La collaboration entre ASTER-International et Terre des Hommes, et leurs partenaires devrait permettre le fonctionnement pérenne de ce centre de formation et l’enrichissement de son action pour en faire une véritable Maison des femmes. Les formations professionnelles et appuis aux initiatives économiques délivrés au sein du centre seront accompagnés pour aider ces femmes vers leur autonomie économique. Il s’agit de compléter les formations par un accompagnement global devant répondre, pour les jeunes filles aux obstacles traumatiques issus de leur placement, et plus généralement pour les femmes d’entrer dans un processus d’empowerment. Cet accompagnement sera constitué d’un volet psycho-social, de formation de leaders, et aux pratiques organisationnelles. Ce volet sera participatif et s’inscrira dans une démarche de réflexion-action. Il ne s’agit pas de faire à la place de ces femmes, mais de les rendre actrices de leur propre développement et du développement économique et social de leur territoire. Elles élaboreront le diagnostic qui fera l’exposé des problèmes individuels et collectifs à résoudre et seront accompagnées par les intervenant-es pour y répondre. Une partie d’entre elles sera formée à délivrer cette même formation, afin d’assurer la pérennité du centre ressource. Enfin, il s’agit d’ouvrir ce centre sur le territoire. Les femmes qui souhaitent connaître leurs droits, s’informer, se former et saisir les opportunités y trouveront également un lieu adéquat.
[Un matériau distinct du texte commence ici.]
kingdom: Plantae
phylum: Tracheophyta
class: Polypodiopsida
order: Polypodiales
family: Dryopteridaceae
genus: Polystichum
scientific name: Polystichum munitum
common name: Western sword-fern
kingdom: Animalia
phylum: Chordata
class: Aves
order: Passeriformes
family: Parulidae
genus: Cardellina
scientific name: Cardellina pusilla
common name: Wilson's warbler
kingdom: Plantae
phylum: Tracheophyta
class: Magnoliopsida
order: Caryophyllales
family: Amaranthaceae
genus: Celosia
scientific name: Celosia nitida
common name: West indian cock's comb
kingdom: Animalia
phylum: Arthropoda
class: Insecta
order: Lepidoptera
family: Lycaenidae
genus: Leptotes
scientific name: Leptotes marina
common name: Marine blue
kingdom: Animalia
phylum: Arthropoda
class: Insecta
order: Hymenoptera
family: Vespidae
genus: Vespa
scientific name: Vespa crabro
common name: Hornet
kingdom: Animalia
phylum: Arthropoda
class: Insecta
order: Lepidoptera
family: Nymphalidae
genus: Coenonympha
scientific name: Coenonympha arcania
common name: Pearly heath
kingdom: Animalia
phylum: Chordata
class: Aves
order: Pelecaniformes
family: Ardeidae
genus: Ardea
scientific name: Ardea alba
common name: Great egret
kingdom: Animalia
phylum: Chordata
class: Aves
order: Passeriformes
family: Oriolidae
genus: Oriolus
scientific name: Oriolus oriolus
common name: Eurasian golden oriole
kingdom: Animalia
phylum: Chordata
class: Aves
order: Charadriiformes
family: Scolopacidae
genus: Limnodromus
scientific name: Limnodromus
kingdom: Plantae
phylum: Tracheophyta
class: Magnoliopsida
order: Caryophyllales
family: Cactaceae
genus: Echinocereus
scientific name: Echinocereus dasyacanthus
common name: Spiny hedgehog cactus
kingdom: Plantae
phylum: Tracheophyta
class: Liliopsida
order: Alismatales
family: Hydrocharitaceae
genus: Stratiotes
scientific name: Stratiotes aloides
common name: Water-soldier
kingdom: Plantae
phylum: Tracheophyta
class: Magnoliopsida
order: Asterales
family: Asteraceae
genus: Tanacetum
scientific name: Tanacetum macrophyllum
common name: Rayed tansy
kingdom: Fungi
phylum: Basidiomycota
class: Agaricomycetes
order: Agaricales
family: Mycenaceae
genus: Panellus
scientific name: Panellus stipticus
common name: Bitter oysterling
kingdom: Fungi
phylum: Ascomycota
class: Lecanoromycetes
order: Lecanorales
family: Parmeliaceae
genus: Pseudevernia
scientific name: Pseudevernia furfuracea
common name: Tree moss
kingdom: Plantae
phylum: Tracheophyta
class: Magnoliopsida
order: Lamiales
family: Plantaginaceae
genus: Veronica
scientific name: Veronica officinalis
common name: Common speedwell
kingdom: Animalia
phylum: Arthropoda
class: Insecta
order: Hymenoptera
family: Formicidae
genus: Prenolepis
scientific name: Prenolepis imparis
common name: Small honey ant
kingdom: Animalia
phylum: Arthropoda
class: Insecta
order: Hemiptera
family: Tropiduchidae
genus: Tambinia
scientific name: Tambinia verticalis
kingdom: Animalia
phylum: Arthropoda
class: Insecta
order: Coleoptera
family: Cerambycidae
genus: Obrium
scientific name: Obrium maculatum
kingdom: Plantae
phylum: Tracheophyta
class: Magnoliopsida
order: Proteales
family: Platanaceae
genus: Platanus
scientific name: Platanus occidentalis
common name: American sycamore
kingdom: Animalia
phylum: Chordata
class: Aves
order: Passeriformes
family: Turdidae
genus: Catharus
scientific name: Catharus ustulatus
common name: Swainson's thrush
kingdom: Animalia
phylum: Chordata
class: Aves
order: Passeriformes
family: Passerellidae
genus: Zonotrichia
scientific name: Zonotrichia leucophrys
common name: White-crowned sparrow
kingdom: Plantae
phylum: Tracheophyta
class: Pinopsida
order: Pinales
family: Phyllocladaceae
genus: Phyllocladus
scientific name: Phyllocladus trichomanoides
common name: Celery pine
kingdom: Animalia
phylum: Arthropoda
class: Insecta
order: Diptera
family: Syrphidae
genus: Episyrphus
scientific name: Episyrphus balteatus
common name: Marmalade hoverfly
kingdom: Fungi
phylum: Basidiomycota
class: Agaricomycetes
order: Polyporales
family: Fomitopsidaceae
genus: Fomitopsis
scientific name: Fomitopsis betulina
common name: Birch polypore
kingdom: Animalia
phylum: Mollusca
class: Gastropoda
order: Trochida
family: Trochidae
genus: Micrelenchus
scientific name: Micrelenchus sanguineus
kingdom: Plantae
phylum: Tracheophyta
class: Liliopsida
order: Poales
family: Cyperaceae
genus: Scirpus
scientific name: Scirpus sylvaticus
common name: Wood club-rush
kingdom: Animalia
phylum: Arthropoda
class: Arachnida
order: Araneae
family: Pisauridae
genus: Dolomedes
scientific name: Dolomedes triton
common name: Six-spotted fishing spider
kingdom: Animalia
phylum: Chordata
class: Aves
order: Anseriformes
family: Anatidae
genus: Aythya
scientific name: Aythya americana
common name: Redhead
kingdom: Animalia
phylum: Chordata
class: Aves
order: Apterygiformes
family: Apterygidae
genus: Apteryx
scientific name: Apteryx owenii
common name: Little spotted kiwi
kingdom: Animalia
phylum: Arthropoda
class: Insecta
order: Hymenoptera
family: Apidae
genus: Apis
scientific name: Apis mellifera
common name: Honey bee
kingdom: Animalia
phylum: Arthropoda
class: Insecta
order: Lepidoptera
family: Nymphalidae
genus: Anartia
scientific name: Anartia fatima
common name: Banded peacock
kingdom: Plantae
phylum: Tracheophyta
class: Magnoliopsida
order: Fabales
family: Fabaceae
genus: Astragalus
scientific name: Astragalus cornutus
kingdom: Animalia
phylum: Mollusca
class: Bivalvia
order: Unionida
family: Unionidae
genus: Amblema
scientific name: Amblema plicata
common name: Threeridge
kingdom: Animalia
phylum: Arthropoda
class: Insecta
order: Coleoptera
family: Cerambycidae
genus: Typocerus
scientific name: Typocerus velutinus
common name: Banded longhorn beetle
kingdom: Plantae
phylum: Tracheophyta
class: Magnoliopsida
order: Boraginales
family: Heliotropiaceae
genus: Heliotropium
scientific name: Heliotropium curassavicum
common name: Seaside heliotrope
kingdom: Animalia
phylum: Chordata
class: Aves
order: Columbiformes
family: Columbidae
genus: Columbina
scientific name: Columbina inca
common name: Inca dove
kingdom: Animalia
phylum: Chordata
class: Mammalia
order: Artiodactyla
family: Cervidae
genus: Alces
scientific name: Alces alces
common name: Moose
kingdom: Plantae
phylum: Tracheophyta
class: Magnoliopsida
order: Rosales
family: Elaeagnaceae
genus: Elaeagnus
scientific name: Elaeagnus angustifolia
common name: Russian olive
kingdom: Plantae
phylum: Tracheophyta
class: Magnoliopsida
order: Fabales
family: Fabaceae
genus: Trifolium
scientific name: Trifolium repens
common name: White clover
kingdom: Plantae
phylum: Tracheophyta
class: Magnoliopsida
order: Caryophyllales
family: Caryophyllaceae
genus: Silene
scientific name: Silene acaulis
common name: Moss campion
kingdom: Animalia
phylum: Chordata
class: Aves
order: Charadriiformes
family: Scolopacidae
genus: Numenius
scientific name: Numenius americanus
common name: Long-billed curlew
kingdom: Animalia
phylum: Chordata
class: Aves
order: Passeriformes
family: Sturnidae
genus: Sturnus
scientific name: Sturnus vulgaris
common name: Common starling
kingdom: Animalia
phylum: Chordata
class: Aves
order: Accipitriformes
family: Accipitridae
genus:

Cette Maison des Femmes doit contribuer à des changements profonds des représentations du rôle et de la place des femmes dans le tissu socio-économique. Après une étude et analyse participative des situations locales, les acteurs et actrices de la Maison des femmes pourront répondre au plus près des besoins pratiques et intérêts stratégiques des femmes. Il s’agira de donner la parole aux populations locales et particulièrement des femmes dans la réalisation d’un diagnostic participatif intégrant le genre. Il est donc prévu que ce centre devienne à la fois :
- un centre de formation professionnel,
- un centre de ressources pour ces femmes, et pour les hommes qui le souhaitent
- dans un second temps un centre de ressources pour les autres femmes et hommes qui souhaitent participer aux programmes.

Le cycle complet de la formation est de trois ans et comprend de l’alphabétisation, l’apprentissage d’un métier, et tout ce qui touche à la gestion d’entreprise et au montage financier de projets professionnels. À l’issue du projet, les femmes de la première promotion seront complètement formées à la fois au métier de l’artisanat, à la gestion d’entreprise et au montage de projet. Des projets professionnels seront montés et proposés au financement. Ceux qui aboutiront seront accompagnés financièrement.

Pour être des référentes efficaces, les organisations d’appui ont besoin d’être renforcées en méthodologie du genre. Certes, elles ont l’habitude de travailler avec des femmes, mais pas de manière méthodologique, et l’approche intégrée du genre n’est pas maîtrisée. La formation à l’intégration du genre mise en place dans le cadre du FSP leur permettra de devenir des actrices pilotes sur ce sujet, et pourront plus efficacement travailler auprès des femmes, et plus globalement, de la population.